Exercises to complete:
a – Do these statements agree with the book blog post? For each, answer yes or no and quote the deciding words of the post. (i) The writer has read Nora Roberts books before. (ii) The Ruin of Kings is due out in February 2019. (iii) The writer is reading Year One as an audiobook.
b – Write out the stretch of the book blog post from "Listen, I’ve never" through "heart crushing stuff!", unchanged.

Document segment:
— BEGIN —

Cover- The Ruin of Kings

The Ruin of Kings is a shiny new fantasy series that I saw previewed on Tor.com yesterday, so it seemed the perfect book to feature as my WoW. First of all, I like the dragon on the cover – it looks fearsome. Secondly, we have a long-lost prince that may end up destroying the kingdom. Count me in. I hope he’s actually a villain because I don’t want him to destroy the kingdom because he’s alive and a prophecy said he would – I WANT AGENCY! Anyway, this sounds pretty interesting and I’ll be eagerly awaiting it’s February 2019 release!

Currently Reading: 6/25/18

Cover- Year One

Year One by Nora Roberts

Listen, I’ve never read a Nora Roberts books before because she doesn’t usually write fantasy type stuff so I can make no comparisons here. I’m a little way into the audiobook and it’s pretty great so far. You talk about some serious emotions at the beginning- totally heart crushing stuff!

— END —

Record extracts:
— BEGIN —

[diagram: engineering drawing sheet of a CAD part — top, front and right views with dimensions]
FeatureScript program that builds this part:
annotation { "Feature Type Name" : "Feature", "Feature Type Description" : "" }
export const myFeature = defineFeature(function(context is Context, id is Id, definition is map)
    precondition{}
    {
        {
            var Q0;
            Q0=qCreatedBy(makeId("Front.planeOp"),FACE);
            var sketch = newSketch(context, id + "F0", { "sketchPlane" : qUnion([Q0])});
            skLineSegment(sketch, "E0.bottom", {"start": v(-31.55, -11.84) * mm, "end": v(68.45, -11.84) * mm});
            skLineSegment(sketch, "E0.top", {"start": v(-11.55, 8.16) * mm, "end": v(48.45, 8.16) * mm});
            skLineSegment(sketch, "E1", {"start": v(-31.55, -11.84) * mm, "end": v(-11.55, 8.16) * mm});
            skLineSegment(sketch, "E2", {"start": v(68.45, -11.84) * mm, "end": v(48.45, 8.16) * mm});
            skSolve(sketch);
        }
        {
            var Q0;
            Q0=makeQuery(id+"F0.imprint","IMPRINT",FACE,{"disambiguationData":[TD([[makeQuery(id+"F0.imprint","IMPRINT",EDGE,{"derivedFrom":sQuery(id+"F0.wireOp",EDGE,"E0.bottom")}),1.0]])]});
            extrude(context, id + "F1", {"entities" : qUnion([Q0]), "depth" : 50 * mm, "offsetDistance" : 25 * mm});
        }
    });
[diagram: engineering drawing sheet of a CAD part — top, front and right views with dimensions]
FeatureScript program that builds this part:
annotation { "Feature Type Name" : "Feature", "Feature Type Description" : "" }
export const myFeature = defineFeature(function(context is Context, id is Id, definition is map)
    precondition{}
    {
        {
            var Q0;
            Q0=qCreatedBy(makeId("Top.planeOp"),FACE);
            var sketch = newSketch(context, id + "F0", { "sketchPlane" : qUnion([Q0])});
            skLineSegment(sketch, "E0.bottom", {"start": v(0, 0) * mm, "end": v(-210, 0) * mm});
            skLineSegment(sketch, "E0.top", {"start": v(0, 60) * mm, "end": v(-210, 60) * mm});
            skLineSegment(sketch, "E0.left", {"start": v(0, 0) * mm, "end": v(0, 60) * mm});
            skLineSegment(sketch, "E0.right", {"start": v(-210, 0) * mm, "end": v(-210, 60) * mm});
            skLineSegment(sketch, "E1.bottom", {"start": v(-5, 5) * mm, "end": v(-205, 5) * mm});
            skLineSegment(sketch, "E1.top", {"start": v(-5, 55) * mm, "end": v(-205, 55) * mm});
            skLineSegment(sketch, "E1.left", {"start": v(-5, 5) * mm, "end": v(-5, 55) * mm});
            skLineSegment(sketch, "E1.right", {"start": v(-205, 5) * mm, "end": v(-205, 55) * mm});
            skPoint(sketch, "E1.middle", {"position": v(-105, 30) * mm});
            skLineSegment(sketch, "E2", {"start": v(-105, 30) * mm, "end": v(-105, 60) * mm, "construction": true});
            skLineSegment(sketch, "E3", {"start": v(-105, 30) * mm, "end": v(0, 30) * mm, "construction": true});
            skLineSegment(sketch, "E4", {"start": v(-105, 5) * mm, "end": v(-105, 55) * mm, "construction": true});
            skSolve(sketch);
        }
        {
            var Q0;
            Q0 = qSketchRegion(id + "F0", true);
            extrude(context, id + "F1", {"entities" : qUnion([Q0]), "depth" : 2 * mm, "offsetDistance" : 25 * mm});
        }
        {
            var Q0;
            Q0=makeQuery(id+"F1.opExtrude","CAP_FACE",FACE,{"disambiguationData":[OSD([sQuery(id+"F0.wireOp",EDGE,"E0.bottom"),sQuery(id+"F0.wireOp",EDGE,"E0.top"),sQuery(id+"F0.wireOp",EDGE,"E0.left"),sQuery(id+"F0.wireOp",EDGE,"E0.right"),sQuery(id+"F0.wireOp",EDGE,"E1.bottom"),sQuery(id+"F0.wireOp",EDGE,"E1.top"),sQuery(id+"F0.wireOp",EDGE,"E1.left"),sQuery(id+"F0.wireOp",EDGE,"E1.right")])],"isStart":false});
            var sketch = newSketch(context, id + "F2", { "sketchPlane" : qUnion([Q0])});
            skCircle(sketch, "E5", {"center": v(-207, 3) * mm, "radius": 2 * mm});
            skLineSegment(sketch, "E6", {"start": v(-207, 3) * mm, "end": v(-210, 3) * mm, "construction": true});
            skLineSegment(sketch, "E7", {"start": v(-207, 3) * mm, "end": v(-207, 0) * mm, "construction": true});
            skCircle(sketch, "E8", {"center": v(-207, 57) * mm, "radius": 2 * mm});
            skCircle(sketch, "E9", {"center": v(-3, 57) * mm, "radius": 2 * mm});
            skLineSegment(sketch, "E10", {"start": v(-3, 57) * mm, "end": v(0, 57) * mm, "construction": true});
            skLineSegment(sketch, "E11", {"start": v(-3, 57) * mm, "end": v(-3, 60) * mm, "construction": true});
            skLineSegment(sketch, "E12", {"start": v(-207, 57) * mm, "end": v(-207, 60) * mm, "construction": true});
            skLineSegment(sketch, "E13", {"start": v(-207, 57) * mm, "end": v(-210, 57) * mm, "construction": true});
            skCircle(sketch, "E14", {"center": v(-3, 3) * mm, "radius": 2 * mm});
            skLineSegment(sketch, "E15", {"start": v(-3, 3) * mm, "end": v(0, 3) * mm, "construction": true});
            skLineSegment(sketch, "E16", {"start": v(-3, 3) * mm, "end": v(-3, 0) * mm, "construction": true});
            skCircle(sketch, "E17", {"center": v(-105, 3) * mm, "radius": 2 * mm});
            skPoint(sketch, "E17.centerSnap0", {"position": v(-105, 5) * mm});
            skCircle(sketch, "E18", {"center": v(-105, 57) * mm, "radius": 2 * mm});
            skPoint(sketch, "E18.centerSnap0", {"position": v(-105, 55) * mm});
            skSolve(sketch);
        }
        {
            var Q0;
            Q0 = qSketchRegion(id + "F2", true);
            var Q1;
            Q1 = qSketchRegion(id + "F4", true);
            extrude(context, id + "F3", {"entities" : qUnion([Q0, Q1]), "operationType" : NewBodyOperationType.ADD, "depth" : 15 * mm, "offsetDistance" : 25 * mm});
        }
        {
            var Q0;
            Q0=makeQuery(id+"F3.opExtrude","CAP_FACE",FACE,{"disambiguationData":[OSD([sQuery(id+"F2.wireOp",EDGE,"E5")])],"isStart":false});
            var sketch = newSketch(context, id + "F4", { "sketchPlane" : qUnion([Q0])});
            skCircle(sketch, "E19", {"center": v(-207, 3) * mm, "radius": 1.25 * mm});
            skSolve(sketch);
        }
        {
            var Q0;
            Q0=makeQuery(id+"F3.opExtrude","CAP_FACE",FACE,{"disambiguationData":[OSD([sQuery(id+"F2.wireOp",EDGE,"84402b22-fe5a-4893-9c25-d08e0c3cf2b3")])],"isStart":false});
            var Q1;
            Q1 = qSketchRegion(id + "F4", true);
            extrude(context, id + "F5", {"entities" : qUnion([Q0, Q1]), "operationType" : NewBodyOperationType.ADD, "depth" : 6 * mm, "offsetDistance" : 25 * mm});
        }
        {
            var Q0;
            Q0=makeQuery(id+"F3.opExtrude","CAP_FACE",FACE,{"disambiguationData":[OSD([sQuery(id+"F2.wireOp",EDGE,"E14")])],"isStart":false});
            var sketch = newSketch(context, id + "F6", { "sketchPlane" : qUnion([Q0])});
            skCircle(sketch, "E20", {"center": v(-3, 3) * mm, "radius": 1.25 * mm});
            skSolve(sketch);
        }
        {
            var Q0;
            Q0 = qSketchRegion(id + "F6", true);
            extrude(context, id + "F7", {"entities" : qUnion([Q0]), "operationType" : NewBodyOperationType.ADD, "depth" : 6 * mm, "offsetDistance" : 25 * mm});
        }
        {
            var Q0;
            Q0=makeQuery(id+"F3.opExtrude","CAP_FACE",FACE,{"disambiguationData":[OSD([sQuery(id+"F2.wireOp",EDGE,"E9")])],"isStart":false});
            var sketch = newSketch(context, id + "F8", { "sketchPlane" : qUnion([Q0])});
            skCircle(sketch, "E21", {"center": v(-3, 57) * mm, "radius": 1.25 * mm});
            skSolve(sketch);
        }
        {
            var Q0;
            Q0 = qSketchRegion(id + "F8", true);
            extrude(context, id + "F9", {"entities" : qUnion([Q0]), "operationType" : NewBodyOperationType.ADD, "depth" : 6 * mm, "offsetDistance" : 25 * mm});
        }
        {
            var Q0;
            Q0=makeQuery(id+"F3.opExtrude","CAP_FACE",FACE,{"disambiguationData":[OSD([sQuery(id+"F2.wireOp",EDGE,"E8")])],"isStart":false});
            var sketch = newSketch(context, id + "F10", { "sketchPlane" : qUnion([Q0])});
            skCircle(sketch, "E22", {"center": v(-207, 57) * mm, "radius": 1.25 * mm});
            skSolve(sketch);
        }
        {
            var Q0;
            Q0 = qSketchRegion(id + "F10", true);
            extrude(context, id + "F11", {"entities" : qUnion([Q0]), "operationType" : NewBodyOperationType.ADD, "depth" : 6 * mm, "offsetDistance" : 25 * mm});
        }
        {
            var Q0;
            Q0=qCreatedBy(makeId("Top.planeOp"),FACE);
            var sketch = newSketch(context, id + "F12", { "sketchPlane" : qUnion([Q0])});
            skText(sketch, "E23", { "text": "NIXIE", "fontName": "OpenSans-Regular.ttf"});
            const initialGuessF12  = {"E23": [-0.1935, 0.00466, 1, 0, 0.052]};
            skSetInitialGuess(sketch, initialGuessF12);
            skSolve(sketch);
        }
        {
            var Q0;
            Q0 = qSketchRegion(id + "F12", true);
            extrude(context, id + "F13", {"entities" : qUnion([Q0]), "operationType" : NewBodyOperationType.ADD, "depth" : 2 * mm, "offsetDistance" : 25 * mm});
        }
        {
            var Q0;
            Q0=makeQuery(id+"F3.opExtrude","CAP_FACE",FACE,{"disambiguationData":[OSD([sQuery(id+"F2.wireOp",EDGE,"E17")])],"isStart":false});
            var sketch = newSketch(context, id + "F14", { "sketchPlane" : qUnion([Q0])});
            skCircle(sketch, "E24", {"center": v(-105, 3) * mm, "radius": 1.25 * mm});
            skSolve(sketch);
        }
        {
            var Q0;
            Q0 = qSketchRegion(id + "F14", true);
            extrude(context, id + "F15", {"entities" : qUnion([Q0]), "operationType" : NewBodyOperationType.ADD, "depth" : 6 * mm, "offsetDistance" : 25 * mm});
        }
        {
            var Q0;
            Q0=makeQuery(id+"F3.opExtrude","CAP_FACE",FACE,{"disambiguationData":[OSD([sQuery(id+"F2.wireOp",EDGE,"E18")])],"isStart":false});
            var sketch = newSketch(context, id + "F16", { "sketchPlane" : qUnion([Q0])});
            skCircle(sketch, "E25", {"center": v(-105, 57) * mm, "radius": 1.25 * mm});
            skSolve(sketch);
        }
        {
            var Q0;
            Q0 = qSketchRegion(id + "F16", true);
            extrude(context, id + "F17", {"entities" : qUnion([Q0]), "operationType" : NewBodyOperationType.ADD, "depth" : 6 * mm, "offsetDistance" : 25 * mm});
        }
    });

— END —

Task results:
a –
(i) No: "I’ve never read a Nora Roberts books before"
(ii) Yes: "I’ll be eagerly awaiting it’s February 2019 release!"
(iii) Yes: "I’m a little way into the audiobook"

b –
Listen, I’ve never read a Nora Roberts books before because she doesn’t usually write fantasy type stuff so I can make no comparisons here. I’m a little way into the audiobook and it’s pretty great so far. You talk about some serious emotions at the beginning- totally heart crushing stuff!